**WHAT TO DO**
Report each line in the material below that contains the string "makeQuery", reproducing every such line in full.

**Part of a data file**
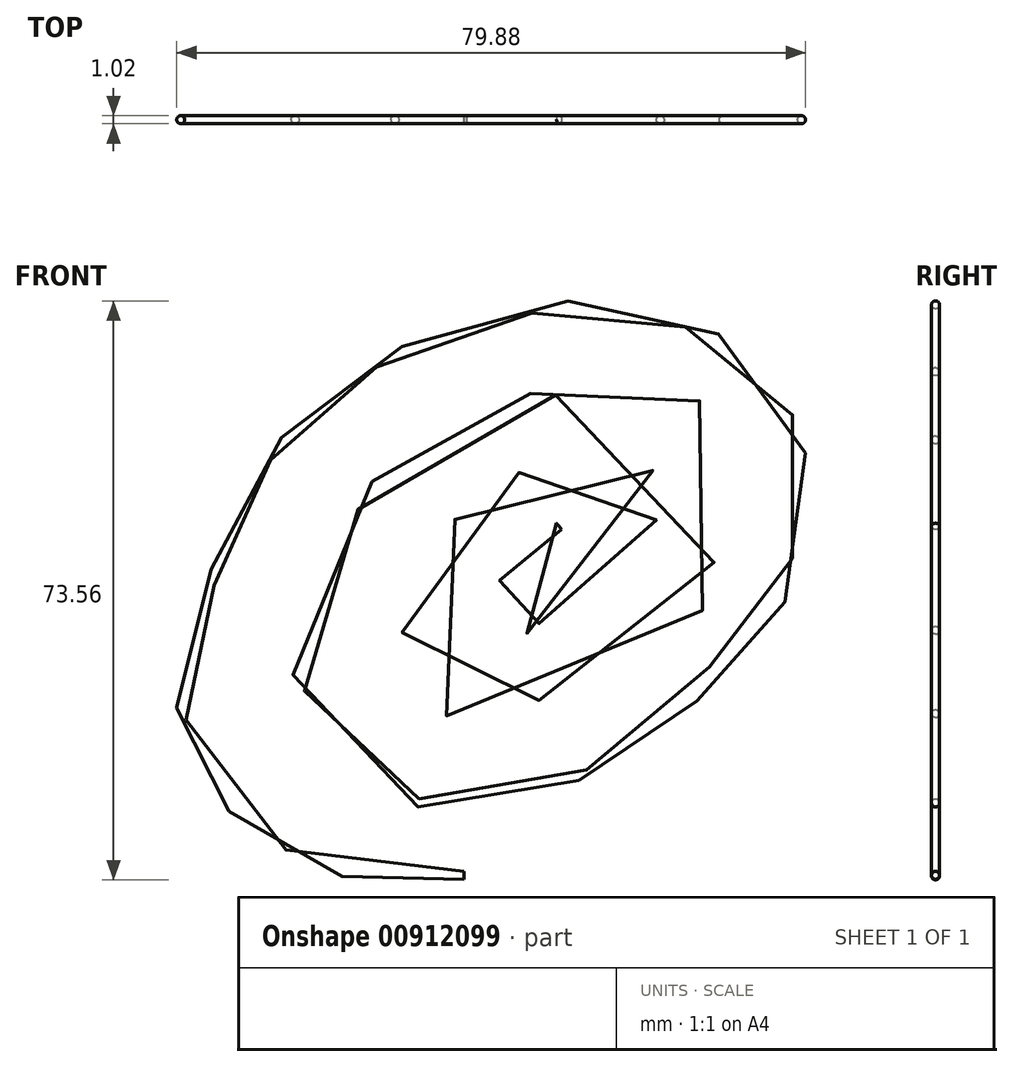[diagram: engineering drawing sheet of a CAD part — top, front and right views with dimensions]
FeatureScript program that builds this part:
annotation { "Feature Type Name" : "Feature", "Feature Type Description" : "" }
export const myFeature = defineFeature(function(context is Context, id is Id, definition is map)
    precondition{}
    {
        {
            var Q0;
            Q0=qCreatedBy(makeId("Front.planeOp"),FACE);
            var sketch = newSketch(context, id + "F0", { "sketchPlane" : qUnion([Q0])});
            skFitSpline(sketch, "E0", {"points": [v(-4.46, 18.28) * mm, v(-15.4, 6.19) * mm, v(5.32, 11.08) * mm, v(4.46, 28.06) * mm, v(-16.55, 19.71) * mm, v(-23.46, -3.3) * mm, v(8.2, 2.45) * mm, v(16.26, 22.3) * mm, v(9.35, 37.27) * mm, v(-5.61, 35.26) * mm, v(-17.12, 31.8) * mm, v(-32.1, 18.56) * mm, v(-37.85, 0) * mm, v(-28.64, -15.4) * mm, v(-15.97, -16.26) * mm, v(-4.75, -14.25) * mm, v(6.76, -9.93) * mm, v(11.66, -5.04) * mm, v(18.85, 5.04) * mm, v(22.88, 7.91) * mm, v(25.47, 13.1) * mm, v(26.33, 25.18) * mm, v(24.6, 34.97) * mm, v(15.69, 42.16) * mm, v(6.76, 45.62) * mm, v(-5.61, 46.2) * mm, v(-17.99, 43.03) * mm, v(-31.23, 36.98) * mm, v(-37.56, 30.94) * mm, v(-44.47, 23.46) * mm, v(-47.92, 13.67) * mm, v(-51.37, 2.73) * mm, v(-52.52, -4.46) * mm, v(-51.09, -10.22) * mm, v(-47.34, -15.69) * mm, v(-43.6, -20.3) * mm, v(-34.97, -25.18) * mm, v(-30.65, -25.76) * mm, v(-26.9, -26.05) * mm, v(-16.55, -26.05) * mm], "startDerivative": vector(-648.87, -504.58) * mm, "endDerivative": vector(493.43, 8.13) * mm});
            skSolve(sketch);
        }
        {
            var Q0;
            Q0=sQuery(id+"F0.wireOp",VERTEX,"E0.end");
            var Q1;
            Q1=sQuery(id+"F0.wireOp",EDGE,"E0");
            cPlane(context, id + "F1", {"entities" : qUnion([Q0, Q1]), "cplaneType" : CPlaneType.CURVE_POINT, "offset" : 25.4 * mm, "width" : 152.4 * mm, "height" : 152.4 * mm});
        }
        {
            var Q0;
            Q0=qCreatedBy(id+"F1.planeOp",FACE);
            var sketch = newSketch(context, id + "F2", { "sketchPlane" : qUnion([Q0])});
            skCircle(sketch, "E1", {"center": v(0, -25.77) * mm, "radius": 0.5 * mm});
            skSolve(sketch);
        }
        {
            var Q0;
            Q0=makeQuery(id+"F2.imprint","IMPRINT",FACE,{"disambiguationData":[TD([[makeQuery(id+"F2.imprint","IMPRINT",EDGE,{"derivedFrom":sQuery(id+"F2.wireOp",EDGE,"E1")}),1.0]])]});
            var Q1;
            Q1=sQuery(id+"F0.wireOp",EDGE,"E0");
            sweep(context, id + "F3", {"profiles" : qUnion([Q0]), "path" : qUnion([Q1])});
        }
    });
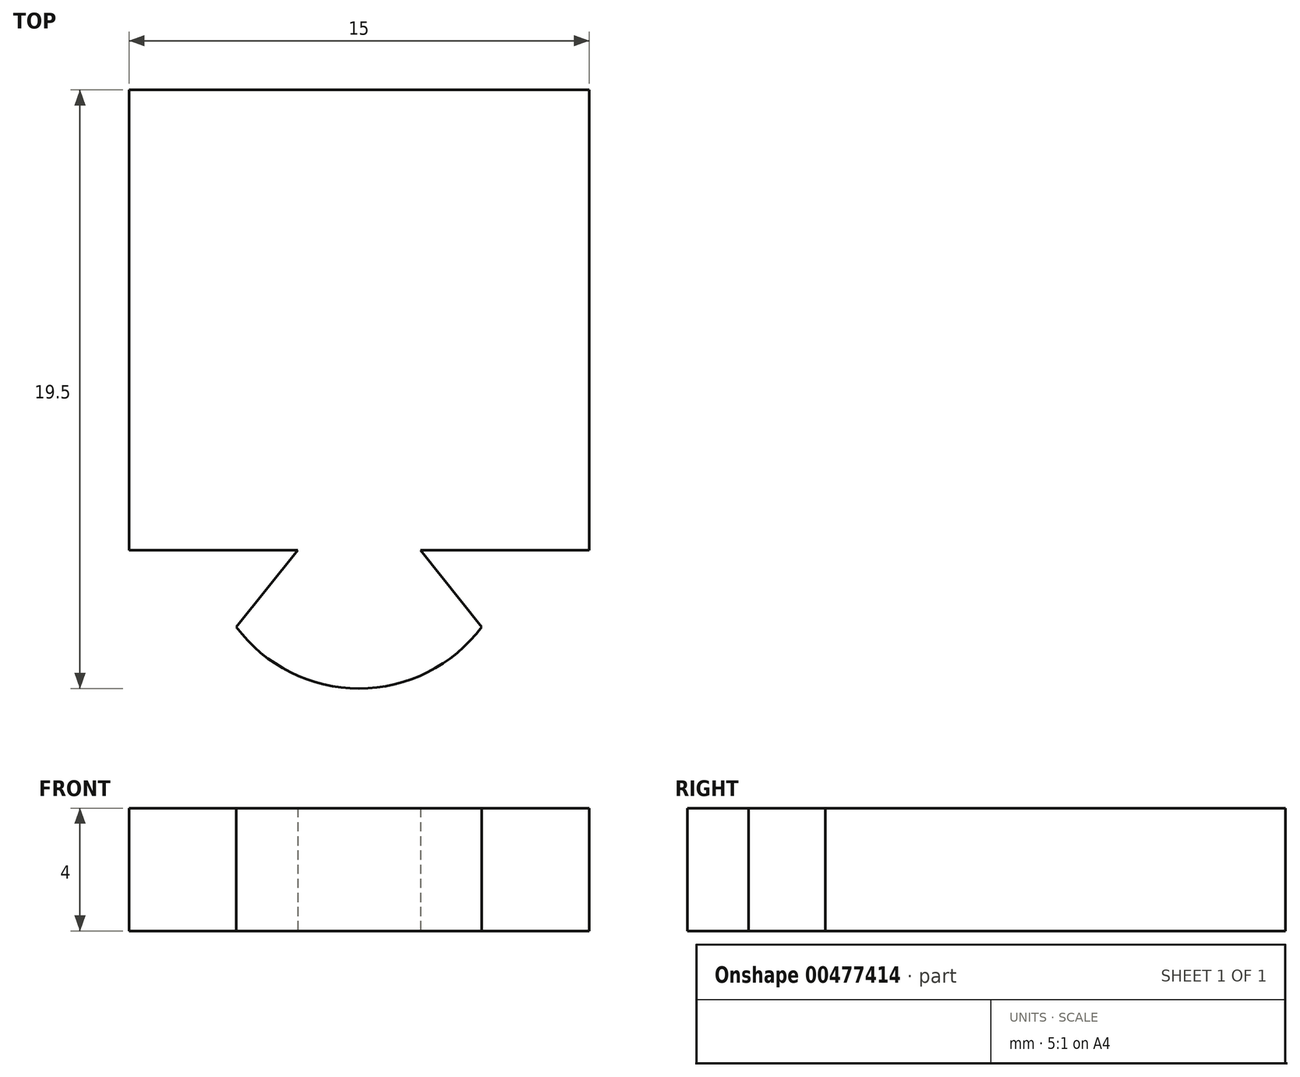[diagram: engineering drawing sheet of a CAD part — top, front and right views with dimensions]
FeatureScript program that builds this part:
annotation { "Feature Type Name" : "Feature", "Feature Type Description" : "" }
export const myFeature = defineFeature(function(context is Context, id is Id, definition is map)
    precondition{}
    {
        {
            var Q0;
            Q0=qCreatedBy(makeId("Top.planeOp"),FACE);
            var sketch = newSketch(context, id + "F0", { "sketchPlane" : qUnion([Q0])});
            skLineSegment(sketch, "E0.bottom", {"start": v(7.5, 7.5) * mm, "end": v(-7.5, 7.5) * mm});
            skLineSegment(sketch, "E0.top", {"start": v(7.5, -7.5) * mm, "end": v(-7.5, -7.5) * mm});
            skLineSegment(sketch, "E0.left", {"start": v(7.5, 7.5) * mm, "end": v(7.5, -7.5) * mm});
            skLineSegment(sketch, "E0.right", {"start": v(-7.5, 7.5) * mm, "end": v(-7.5, -7.5) * mm});
            skPoint(sketch, "E0.middle", {"position": v(0, 0) * mm});
            skLineSegment(sketch, "E1", {"start": v(0, 12.48) * mm, "end": v(0, -18.86) * mm, "construction": true});
            skPoint(sketch, "E1.endSnap0", {"position": v(0, -7.5) * mm});
            skLineSegment(sketch, "E2", {"start": v(-2, -7.5) * mm, "end": v(-4, -10) * mm});
            skLineSegment(sketch, "E3", {"start": v(2, -7.5) * mm, "end": v(4, -10) * mm});
            skArc(sketch, "E4", {"start": v(-4, -10) * mm, "mid": v(0, -12) * mm, "end": v(4, -10) * mm});
            skSolve(sketch);
        }
        {
            var Q0;
            Q0 = qSketchRegion(id + "F0", true);
            extrude(context, id + "F1", {"entities" : qUnion([Q0]), "depth" : 4 * mm, "offsetDistance" : 25 * mm});
        }
    });
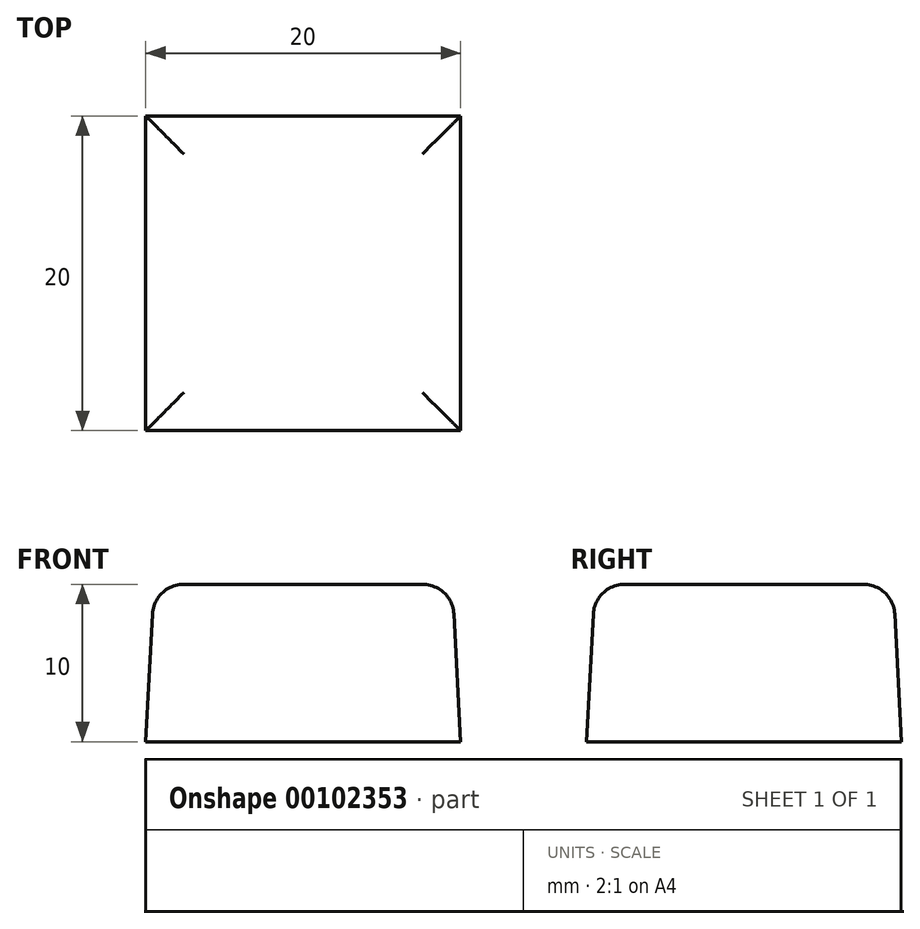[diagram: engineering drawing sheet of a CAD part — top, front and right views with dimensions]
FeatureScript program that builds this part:
annotation { "Feature Type Name" : "Feature", "Feature Type Description" : "" }
export const myFeature = defineFeature(function(context is Context, id is Id, definition is map)
    precondition{}
    {
        {
            var Q0;
            Q0=qCreatedBy(makeId("Top.planeOp"),FACE);
            var sketch = newSketch(context, id + "F0", { "sketchPlane" : qUnion([Q0])});
            skLineSegment(sketch, "E0.bottom", {"start": v(0, 0) * mm, "end": v(0, 0) * mm});
            skLineSegment(sketch, "E0.top", {"start": v(0, 4.5) * mm, "end": v(0, 4.5) * mm});
            skLineSegment(sketch, "E0.left", {"start": v(0, 0) * mm, "end": v(0, 4.5) * mm});
            skLineSegment(sketch, "E0.right", {"start": v(0, 0) * mm, "end": v(0, 4.5) * mm});
            skLineSegment(sketch, "E1.left", {"start": v(0, 4.5) * mm, "end": v(0, 0) * mm});
            skLineSegment(sketch, "E1.right", {"start": v(0, 4.5) * mm, "end": v(0, 0) * mm});
            skLineSegment(sketch, "E2.bottom", {"start": v(-10, 10) * mm, "end": v(10, 10) * mm});
            skLineSegment(sketch, "E2.top", {"start": v(-10, -10) * mm, "end": v(10, -10) * mm});
            skLineSegment(sketch, "E2.left", {"start": v(-10, 10) * mm, "end": v(-10, -10) * mm});
            skLineSegment(sketch, "E2.right", {"start": v(10, 10) * mm, "end": v(10, -10) * mm});
            skPoint(sketch, "E2.middle", {"position": v(0, 0) * mm});
            skSolve(sketch);
        }
        {
            var Q0;
            Q0=makeQuery(id+"F0.imprint","IMPRINT",FACE,{"disambiguationData":[TD([[makeQuery(id+"F0.imprint","IMPRINT",EDGE,{"derivedFrom":sQuery(id+"F0.wireOp",EDGE,"E2.bottom")}),-1.0]])]});
            extrude(context, id + "F1", {"entities" : qUnion([Q0]), "depth" : 10 * mm, "hasDraft" : true, "draftAngle" : 3 * degree, "draftPullDirection" : true});
        }
        {
            var Q0;
            Q0=makeQuery(id+"F1.opExtrude","CAP_EDGE",EDGE,{"disambiguationData":[OSD([sQuery(id+"F0.wireOp",EDGE,"E2.bottom")])],"isStart":false});
            var Q1;
            Q1=makeQuery(id+"F1.opExtrude","CAP_EDGE",EDGE,{"disambiguationData":[OSD([sQuery(id+"F0.wireOp",EDGE,"E2.left")])],"isStart":false});
            var Q2;
            Q2=makeQuery(id+"F1.opExtrude","CAP_EDGE",EDGE,{"disambiguationData":[OSD([sQuery(id+"F0.wireOp",EDGE,"E2.right")])],"isStart":false});
            var Q3;
            Q3=makeQuery(id+"F1.opExtrude","CAP_EDGE",EDGE,{"disambiguationData":[OSD([sQuery(id+"F0.wireOp",EDGE,"E2.top")])],"isStart":false});
            fillet(context, id + "F2", {"entities" : qUnion([Q0, Q1, Q2, Q3]), "radius" : 2 * mm, "tangentPropagation" : true, "allowEdgeOverflow" : false});
        }
    });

**ANSWER FOR THE TASK**
            Q0=makeQuery(id+"F2.imprint","IMPRINT",FACE,{"disambiguationData":[TD([[makeQuery(id+"F2.imprint","IMPRINT",EDGE,{"derivedFrom":sQuery(id+"F2.wireOp",EDGE,"E1")}),1.0]])]});
            Q0=makeQuery(id+"F0.imprint","IMPRINT",FACE,{"disambiguationData":[TD([[makeQuery(id+"F0.imprint","IMPRINT",EDGE,{"derivedFrom":sQuery(id+"F0.wireOp",EDGE,"E2.bottom")}),-1.0]])]});
            Q0=makeQuery(id+"F1.opExtrude","CAP_EDGE",EDGE,{"disambiguationData":[OSD([sQuery(id+"F0.wireOp",EDGE,"E2.bottom")])],"isStart":false});
            Q1=makeQuery(id+"F1.opExtrude","CAP_EDGE",EDGE,{"disambiguationData":[OSD([sQuery(id+"F0.wireOp",EDGE,"E2.left")])],"isStart":false});
            Q2=makeQuery(id+"F1.opExtrude","CAP_EDGE",EDGE,{"disambiguationData":[OSD([sQuery(id+"F0.wireOp",EDGE,"E2.right")])],"isStart":false});
            Q3=makeQuery(id+"F1.opExtrude","CAP_EDGE",EDGE,{"disambiguationData":[OSD([sQuery(id+"F0.wireOp",EDGE,"E2.top")])],"isStart":false});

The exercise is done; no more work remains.